Directions: Check each line of the listing below for the string "quality", and copy the ones that have it.
- - - -
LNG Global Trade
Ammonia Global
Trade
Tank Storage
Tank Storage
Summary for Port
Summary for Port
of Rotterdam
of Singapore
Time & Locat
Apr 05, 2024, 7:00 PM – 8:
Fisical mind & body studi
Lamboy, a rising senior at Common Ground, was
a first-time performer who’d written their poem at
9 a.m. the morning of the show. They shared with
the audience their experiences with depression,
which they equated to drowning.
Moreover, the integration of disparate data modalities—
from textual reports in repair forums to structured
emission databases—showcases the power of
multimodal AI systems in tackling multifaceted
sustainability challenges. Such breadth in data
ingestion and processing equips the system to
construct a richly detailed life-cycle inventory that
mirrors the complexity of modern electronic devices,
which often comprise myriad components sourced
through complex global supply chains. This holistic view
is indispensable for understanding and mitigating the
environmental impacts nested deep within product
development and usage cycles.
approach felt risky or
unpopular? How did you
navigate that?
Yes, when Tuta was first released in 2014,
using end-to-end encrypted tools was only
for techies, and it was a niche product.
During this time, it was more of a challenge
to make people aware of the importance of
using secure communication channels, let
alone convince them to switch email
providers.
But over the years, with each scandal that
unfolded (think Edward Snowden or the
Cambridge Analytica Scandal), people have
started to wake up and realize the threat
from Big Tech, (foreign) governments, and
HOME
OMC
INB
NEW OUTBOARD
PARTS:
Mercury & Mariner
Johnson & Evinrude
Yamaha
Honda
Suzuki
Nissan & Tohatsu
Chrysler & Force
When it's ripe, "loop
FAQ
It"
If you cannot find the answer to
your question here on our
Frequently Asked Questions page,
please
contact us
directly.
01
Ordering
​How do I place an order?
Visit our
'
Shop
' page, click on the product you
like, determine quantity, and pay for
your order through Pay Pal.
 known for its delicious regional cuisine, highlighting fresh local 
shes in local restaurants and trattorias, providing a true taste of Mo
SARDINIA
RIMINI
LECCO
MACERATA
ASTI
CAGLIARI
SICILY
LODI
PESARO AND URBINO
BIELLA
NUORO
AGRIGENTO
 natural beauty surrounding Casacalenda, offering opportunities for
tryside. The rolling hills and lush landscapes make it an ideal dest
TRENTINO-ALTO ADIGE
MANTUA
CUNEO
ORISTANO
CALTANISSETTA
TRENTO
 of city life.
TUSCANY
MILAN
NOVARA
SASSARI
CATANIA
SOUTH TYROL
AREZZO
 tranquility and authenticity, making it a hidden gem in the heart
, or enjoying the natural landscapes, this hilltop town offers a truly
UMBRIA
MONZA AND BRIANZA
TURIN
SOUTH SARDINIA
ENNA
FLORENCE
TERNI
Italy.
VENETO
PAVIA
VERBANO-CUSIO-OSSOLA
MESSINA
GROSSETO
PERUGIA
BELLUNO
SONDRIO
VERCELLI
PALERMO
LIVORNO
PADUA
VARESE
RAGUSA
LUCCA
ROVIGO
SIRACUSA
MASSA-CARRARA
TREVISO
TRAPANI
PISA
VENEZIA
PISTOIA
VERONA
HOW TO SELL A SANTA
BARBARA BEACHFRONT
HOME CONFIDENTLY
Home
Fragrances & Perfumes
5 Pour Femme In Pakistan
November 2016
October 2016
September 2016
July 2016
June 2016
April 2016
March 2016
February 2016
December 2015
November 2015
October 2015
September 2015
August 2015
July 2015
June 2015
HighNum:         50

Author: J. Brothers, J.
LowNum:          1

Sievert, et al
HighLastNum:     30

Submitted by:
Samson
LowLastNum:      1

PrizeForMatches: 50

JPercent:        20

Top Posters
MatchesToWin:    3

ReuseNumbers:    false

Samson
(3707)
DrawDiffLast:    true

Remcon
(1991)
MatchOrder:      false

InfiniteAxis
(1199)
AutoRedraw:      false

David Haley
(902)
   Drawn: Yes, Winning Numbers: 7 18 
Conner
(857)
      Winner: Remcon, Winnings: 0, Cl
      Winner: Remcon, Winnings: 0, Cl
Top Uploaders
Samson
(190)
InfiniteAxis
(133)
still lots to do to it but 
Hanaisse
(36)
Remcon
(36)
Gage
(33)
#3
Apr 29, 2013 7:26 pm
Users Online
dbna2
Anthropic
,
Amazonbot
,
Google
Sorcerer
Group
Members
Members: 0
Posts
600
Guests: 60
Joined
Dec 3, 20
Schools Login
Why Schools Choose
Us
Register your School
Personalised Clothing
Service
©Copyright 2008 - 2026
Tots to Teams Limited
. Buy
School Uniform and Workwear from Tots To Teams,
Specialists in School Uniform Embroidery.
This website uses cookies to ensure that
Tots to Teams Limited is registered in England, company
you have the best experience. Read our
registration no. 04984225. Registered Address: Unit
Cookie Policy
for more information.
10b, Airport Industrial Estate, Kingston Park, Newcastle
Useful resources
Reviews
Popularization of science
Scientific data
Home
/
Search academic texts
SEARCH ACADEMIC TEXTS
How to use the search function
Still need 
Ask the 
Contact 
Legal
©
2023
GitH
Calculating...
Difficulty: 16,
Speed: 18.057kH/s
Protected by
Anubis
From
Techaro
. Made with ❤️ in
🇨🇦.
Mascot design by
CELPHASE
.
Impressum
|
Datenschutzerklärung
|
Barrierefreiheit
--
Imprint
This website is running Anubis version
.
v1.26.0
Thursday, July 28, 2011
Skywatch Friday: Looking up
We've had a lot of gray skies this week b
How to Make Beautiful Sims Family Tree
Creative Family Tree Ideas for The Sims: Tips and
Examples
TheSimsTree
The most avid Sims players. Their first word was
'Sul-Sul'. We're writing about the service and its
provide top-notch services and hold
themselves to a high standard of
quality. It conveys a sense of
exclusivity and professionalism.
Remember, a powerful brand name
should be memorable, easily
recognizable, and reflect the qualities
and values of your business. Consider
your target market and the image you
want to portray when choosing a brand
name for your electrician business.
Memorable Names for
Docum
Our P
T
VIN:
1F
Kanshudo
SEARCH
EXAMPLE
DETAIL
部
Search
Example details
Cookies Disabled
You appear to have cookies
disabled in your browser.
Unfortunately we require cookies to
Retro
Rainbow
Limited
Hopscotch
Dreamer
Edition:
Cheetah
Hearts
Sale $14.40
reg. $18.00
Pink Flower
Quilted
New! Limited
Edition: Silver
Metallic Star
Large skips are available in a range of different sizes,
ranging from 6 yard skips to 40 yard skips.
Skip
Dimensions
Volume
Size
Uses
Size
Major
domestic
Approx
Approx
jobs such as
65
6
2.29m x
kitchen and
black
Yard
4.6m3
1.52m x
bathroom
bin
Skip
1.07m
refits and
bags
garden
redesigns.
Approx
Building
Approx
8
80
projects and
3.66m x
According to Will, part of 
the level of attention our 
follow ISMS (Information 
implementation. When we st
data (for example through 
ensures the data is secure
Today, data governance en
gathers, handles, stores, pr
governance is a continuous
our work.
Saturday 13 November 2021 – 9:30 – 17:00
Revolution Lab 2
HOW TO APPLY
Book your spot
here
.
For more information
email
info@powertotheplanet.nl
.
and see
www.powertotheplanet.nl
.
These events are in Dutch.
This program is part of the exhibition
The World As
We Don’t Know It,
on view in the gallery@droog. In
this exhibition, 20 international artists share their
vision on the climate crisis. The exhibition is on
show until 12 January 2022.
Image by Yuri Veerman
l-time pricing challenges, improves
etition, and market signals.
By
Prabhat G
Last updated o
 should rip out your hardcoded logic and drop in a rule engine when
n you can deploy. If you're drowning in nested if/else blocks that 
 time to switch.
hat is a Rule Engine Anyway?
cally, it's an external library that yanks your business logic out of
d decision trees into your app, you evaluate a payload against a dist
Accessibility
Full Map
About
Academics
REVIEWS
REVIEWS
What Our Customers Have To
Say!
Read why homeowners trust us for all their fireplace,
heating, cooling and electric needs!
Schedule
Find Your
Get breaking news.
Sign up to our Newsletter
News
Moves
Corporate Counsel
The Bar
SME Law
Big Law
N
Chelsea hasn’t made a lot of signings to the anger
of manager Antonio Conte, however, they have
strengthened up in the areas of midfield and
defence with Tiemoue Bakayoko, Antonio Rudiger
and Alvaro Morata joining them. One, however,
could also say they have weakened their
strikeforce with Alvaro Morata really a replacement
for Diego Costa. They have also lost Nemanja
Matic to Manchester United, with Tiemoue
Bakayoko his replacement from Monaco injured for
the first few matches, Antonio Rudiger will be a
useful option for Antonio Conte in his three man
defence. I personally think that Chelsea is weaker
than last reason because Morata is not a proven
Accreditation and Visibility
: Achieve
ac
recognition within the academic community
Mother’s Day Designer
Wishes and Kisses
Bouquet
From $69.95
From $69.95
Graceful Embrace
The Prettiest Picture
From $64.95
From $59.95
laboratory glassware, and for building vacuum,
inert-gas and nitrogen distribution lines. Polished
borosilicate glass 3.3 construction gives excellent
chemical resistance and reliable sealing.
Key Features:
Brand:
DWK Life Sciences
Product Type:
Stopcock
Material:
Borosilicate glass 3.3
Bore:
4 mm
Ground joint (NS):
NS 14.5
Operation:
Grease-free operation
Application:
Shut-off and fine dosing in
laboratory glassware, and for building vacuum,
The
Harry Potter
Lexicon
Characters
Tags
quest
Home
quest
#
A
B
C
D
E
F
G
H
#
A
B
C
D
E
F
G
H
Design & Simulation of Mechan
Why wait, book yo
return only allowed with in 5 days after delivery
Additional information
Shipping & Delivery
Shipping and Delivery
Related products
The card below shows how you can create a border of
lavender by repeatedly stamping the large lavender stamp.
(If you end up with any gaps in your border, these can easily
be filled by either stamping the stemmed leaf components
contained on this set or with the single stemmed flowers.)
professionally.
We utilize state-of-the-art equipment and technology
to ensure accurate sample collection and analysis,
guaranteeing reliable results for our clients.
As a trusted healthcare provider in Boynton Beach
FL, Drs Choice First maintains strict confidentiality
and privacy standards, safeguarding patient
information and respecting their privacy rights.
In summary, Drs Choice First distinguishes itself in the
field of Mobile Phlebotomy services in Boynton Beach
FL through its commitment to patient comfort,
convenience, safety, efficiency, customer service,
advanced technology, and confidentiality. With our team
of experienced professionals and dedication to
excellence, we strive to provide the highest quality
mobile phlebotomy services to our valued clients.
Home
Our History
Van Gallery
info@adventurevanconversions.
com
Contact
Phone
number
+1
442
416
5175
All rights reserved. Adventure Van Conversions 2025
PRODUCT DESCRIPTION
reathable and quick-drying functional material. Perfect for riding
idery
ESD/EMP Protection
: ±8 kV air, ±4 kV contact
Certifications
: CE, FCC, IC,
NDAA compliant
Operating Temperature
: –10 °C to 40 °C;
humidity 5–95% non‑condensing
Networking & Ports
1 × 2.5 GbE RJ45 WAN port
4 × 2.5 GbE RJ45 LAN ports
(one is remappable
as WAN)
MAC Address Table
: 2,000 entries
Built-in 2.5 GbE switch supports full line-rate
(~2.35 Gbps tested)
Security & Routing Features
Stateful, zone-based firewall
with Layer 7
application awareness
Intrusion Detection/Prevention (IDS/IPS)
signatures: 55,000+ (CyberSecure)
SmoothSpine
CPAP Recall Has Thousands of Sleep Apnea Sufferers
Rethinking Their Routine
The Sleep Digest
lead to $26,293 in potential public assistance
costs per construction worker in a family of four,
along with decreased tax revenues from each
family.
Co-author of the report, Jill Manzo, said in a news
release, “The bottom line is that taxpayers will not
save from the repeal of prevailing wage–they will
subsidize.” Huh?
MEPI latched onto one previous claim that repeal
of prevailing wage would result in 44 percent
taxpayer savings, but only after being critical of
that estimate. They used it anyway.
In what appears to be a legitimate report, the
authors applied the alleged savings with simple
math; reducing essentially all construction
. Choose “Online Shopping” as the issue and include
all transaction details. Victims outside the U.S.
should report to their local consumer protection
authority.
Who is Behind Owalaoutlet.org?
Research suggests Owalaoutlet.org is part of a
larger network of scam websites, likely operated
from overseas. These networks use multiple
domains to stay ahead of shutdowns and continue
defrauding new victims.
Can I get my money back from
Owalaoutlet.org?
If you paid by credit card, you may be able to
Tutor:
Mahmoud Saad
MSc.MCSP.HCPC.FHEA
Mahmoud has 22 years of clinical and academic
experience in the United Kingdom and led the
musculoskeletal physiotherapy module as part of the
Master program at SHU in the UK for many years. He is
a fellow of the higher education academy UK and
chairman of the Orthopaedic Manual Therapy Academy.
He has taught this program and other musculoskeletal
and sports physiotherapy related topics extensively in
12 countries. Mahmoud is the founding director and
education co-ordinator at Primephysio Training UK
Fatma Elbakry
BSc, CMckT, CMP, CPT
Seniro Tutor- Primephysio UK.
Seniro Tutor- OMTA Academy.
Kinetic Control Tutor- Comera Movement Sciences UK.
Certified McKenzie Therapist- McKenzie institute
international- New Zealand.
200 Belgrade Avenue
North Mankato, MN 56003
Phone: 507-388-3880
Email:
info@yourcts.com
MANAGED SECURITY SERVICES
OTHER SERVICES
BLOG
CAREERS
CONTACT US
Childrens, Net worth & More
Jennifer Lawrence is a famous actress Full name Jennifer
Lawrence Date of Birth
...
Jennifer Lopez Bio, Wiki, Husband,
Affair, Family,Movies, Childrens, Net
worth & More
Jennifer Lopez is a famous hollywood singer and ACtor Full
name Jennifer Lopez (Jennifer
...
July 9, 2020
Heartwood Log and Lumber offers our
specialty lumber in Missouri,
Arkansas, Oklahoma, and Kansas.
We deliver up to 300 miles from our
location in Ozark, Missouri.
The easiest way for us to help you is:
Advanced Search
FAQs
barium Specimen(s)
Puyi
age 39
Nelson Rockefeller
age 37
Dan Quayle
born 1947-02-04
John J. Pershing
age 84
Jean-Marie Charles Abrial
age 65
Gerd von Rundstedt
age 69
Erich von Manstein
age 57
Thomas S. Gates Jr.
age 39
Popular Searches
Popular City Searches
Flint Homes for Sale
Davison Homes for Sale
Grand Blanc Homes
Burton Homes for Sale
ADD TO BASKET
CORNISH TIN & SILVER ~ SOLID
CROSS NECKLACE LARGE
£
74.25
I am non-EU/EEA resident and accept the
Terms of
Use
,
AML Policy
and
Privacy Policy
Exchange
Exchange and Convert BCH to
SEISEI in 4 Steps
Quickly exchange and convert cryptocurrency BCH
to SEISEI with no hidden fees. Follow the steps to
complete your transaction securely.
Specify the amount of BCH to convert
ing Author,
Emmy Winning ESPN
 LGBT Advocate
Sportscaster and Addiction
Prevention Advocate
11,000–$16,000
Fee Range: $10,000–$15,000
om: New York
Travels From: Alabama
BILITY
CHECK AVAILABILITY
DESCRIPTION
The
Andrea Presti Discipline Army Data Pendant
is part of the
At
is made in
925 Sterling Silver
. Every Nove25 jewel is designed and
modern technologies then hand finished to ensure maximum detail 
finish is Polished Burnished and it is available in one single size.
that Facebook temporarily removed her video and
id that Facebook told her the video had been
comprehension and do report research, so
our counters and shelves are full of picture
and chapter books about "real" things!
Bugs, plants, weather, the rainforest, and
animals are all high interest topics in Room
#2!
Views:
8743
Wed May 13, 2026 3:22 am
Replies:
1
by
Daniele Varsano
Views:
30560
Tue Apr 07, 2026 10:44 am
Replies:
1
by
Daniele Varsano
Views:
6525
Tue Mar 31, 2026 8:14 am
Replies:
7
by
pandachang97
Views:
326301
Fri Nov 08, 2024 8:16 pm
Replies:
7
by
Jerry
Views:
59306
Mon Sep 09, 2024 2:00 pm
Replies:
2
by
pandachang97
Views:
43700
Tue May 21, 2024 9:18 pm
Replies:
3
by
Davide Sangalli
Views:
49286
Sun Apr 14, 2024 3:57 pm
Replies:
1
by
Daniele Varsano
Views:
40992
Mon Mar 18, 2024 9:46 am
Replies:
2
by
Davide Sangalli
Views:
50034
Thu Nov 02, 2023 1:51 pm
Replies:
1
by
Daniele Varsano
- - - -
Output of the task:
quality. It conveys a sense of
excellence, we strive to provide the highest quality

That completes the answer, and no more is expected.